[Start of section]

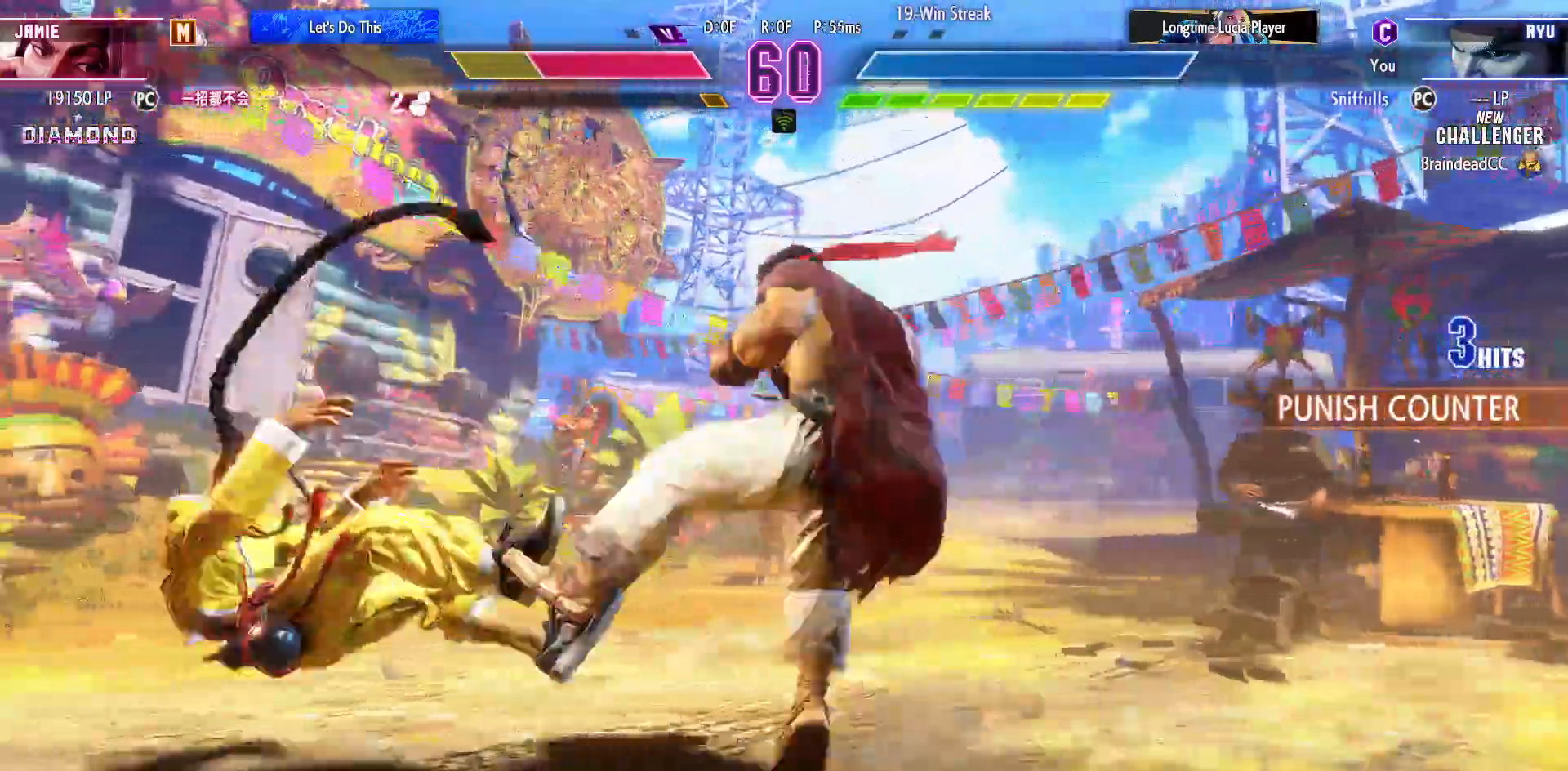
{"dt_ms": 500, "buttons": ["DPAD_LEFT"], "events": [[67, "DPAD_LEFT", "up"], [167, "DPAD_LEFT", "down"]]}
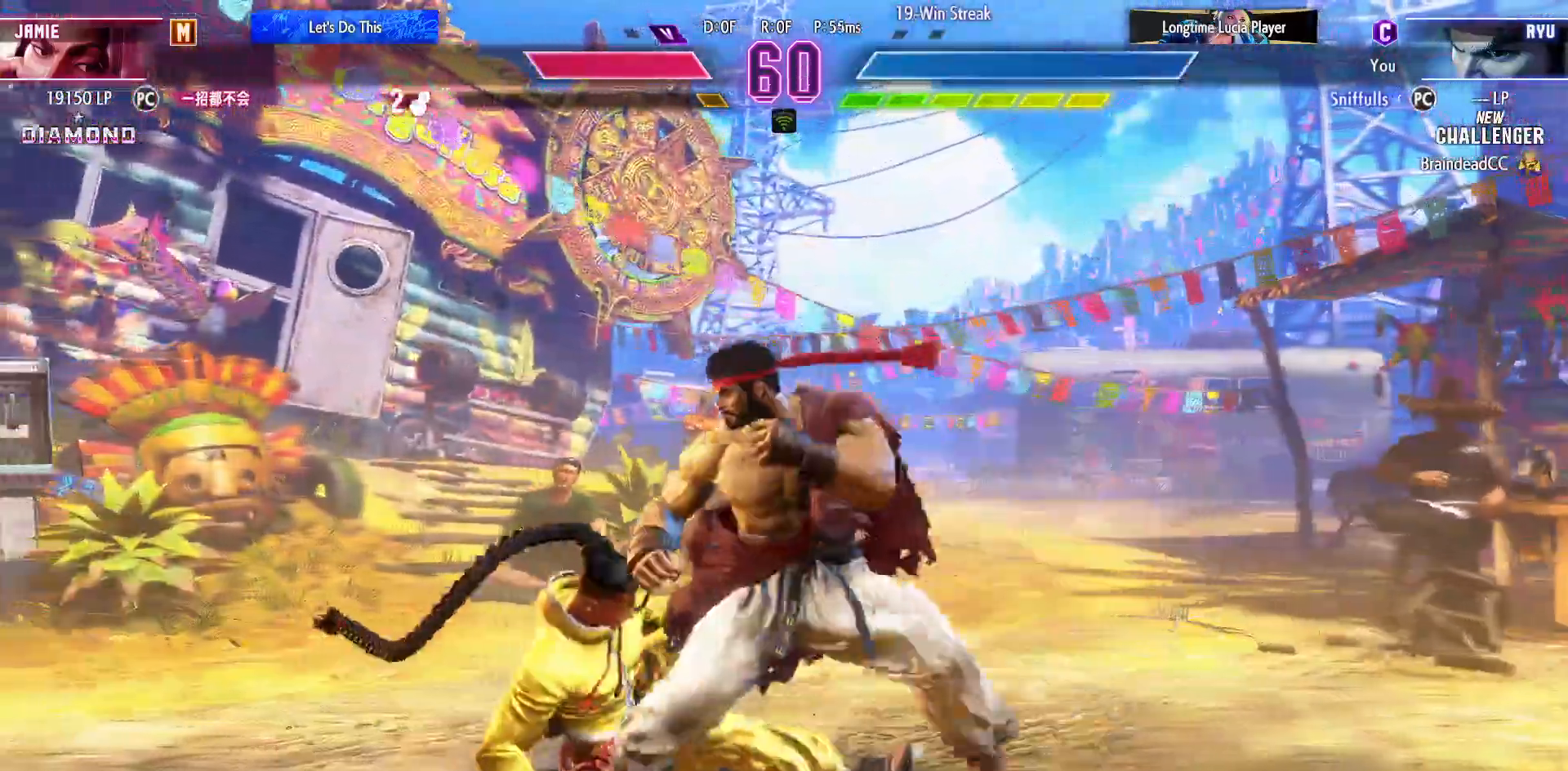
{"dt_ms": 500, "buttons": ["DPAD_LEFT"], "events": [[133, "DPAD_UP", "down"], [333, "DPAD_UP", "up"]]}
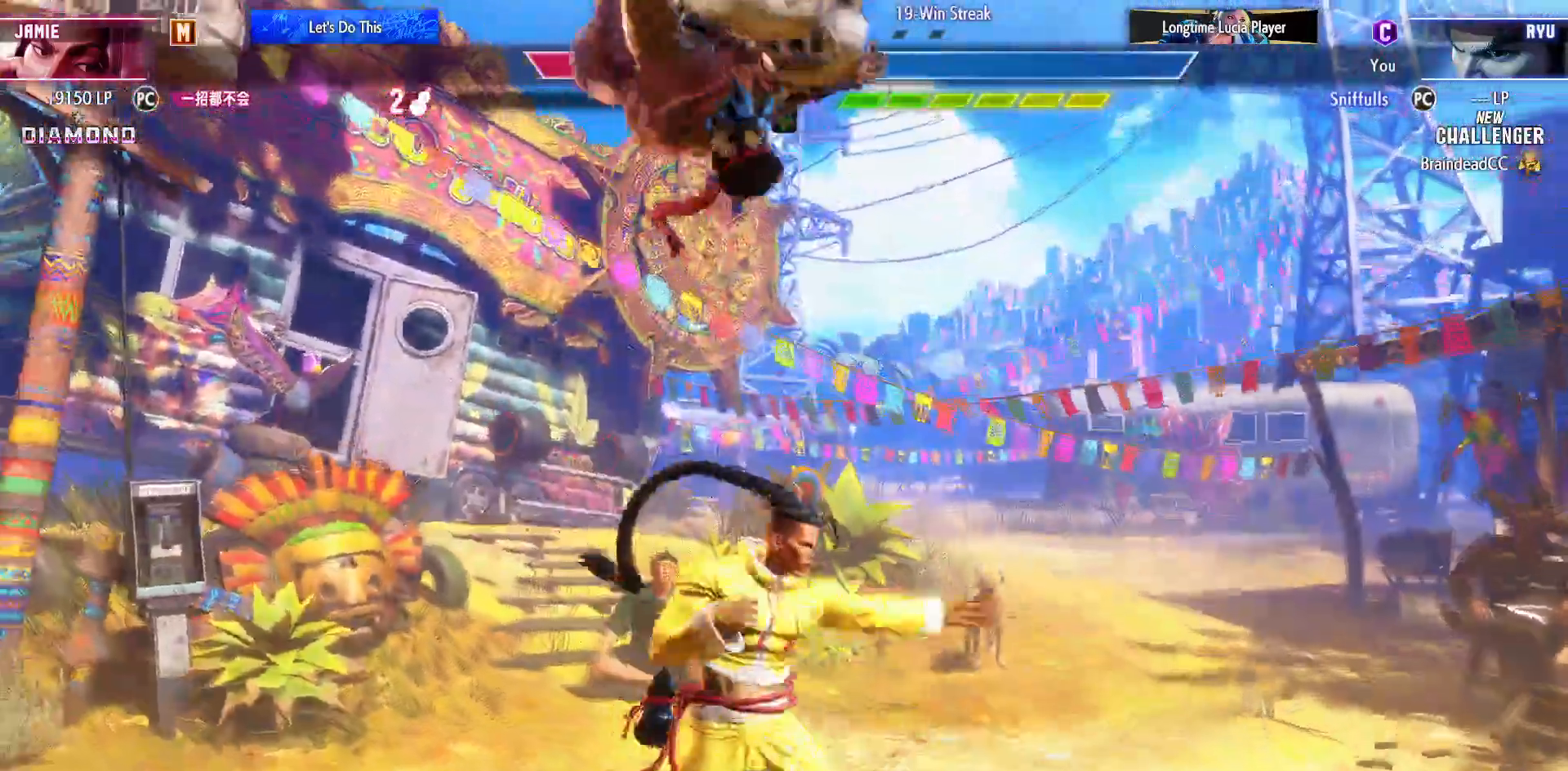
{"dt_ms": 500, "buttons": ["SQUARE", "DPAD_DOWN", "DPAD_LEFT"], "events": [[67, "DPAD_DOWN", "down"], [133, "CIRCLE", "down"], [300, "CIRCLE", "up"], [500, "SQUARE", "down"]]}
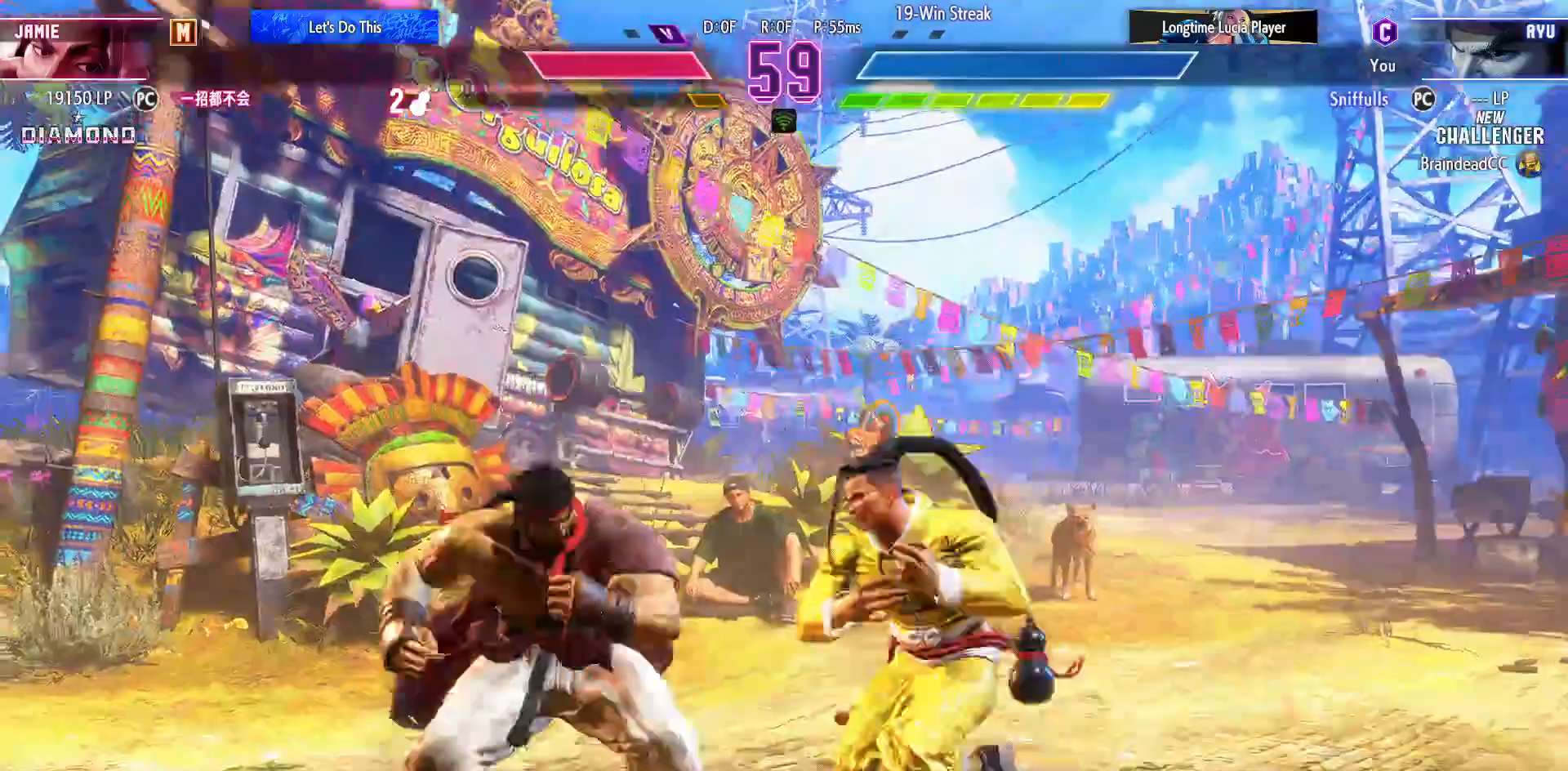
{"dt_ms": 500, "buttons": ["DPAD_DOWN", "DPAD_LEFT"], "events": [[100, "SQUARE", "up"]]}
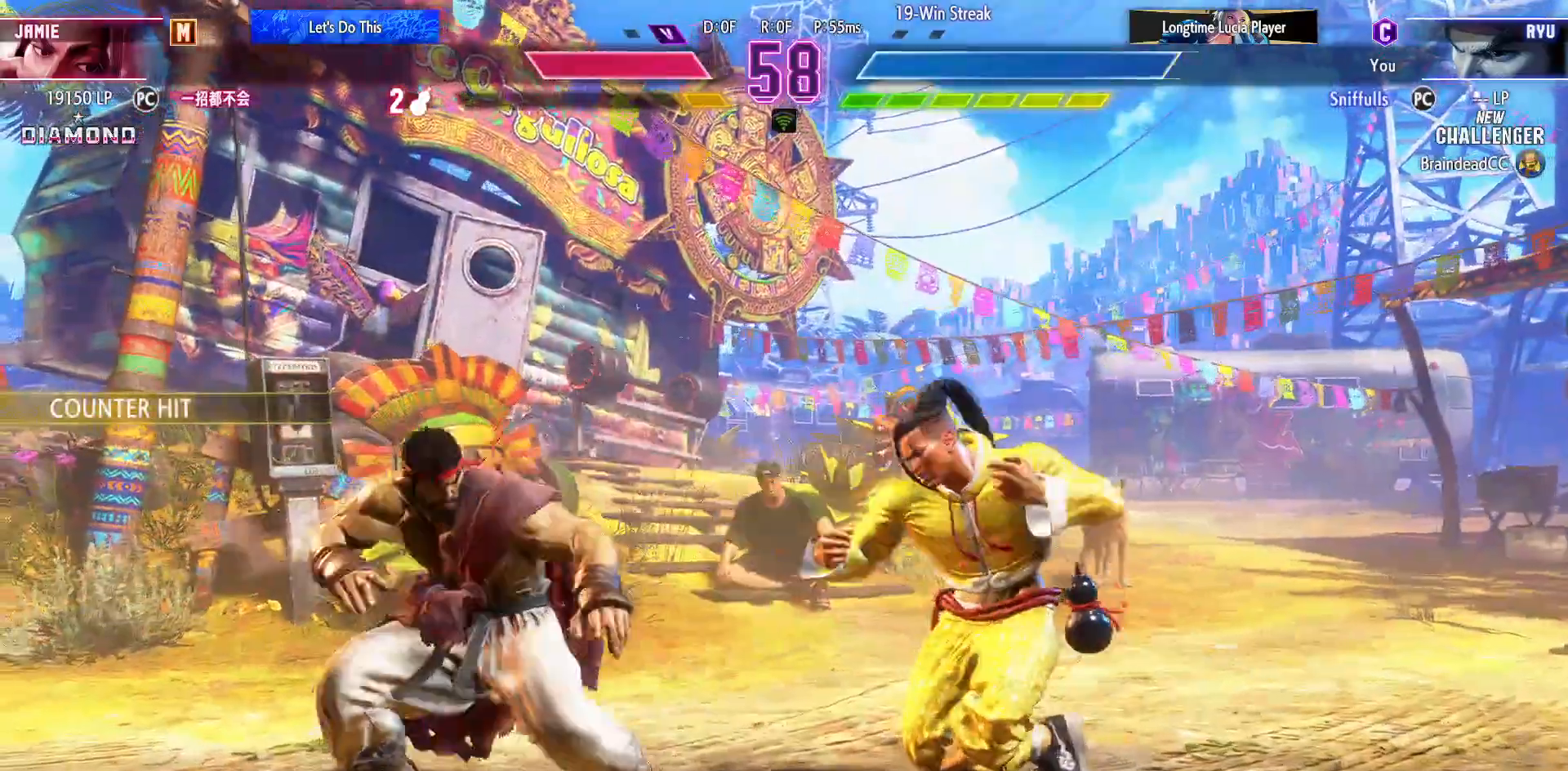
{"dt_ms": 500, "buttons": ["DPAD_DOWN", "DPAD_LEFT"], "events": []}
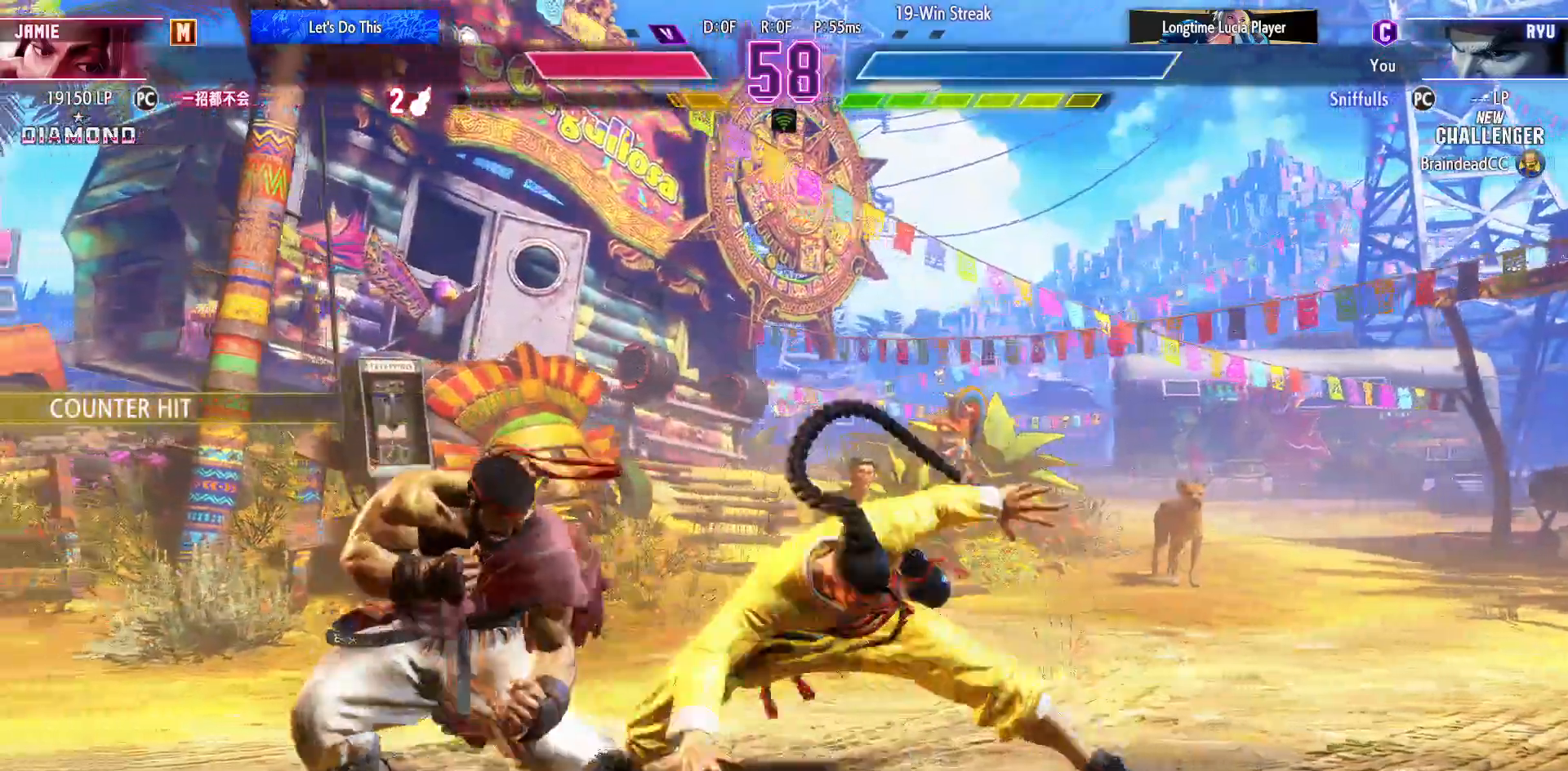
{"dt_ms": 500, "buttons": ["DPAD_DOWN", "DPAD_LEFT"], "events": []}
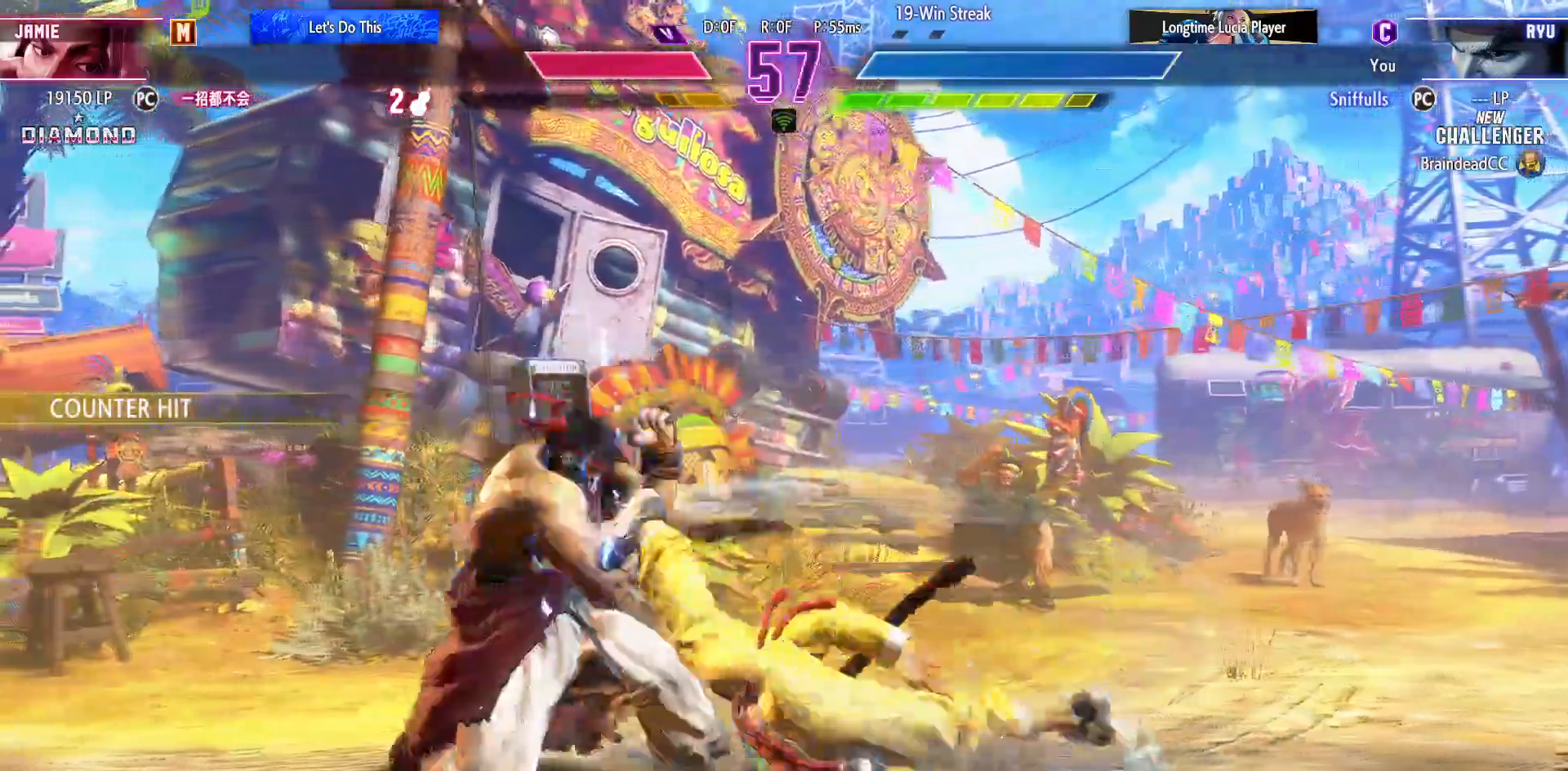
{"dt_ms": 500, "buttons": ["DPAD_DOWN", "DPAD_LEFT"], "events": []}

[End of section]

§ **Exercise**
If a line holds an image, leave the image out; retype everything else in the entries exactly.

§ **Exercise output**
{"dt_ms": 500, "buttons": ["DPAD_LEFT"], "events": [[67, "DPAD_LEFT", "up"], [167, "DPAD_LEFT", "down"]]}
{"dt_ms": 500, "buttons": ["DPAD_LEFT"], "events": [[133, "DPAD_UP", "down"], [333, "DPAD_UP", "up"]]}
{"dt_ms": 500, "buttons": ["SQUARE", "DPAD_DOWN", "DPAD_LEFT"], "events": [[67, "DPAD_DOWN", "down"], [133, "CIRCLE", "down"], [300, "CIRCLE", "up"], [500, "SQUARE", "down"]]}
{"dt_ms": 500, "buttons": ["DPAD_DOWN", "DPAD_LEFT"], "events": [[100, "SQUARE", "up"]]}
{"dt_ms": 500, "buttons": ["DPAD_DOWN", "DPAD_LEFT"], "events": []}
{"dt_ms": 500, "buttons": ["DPAD_DOWN", "DPAD_LEFT"], "events": []}
{"dt_ms": 500, "buttons": ["DPAD_DOWN", "DPAD_LEFT"], "events": []}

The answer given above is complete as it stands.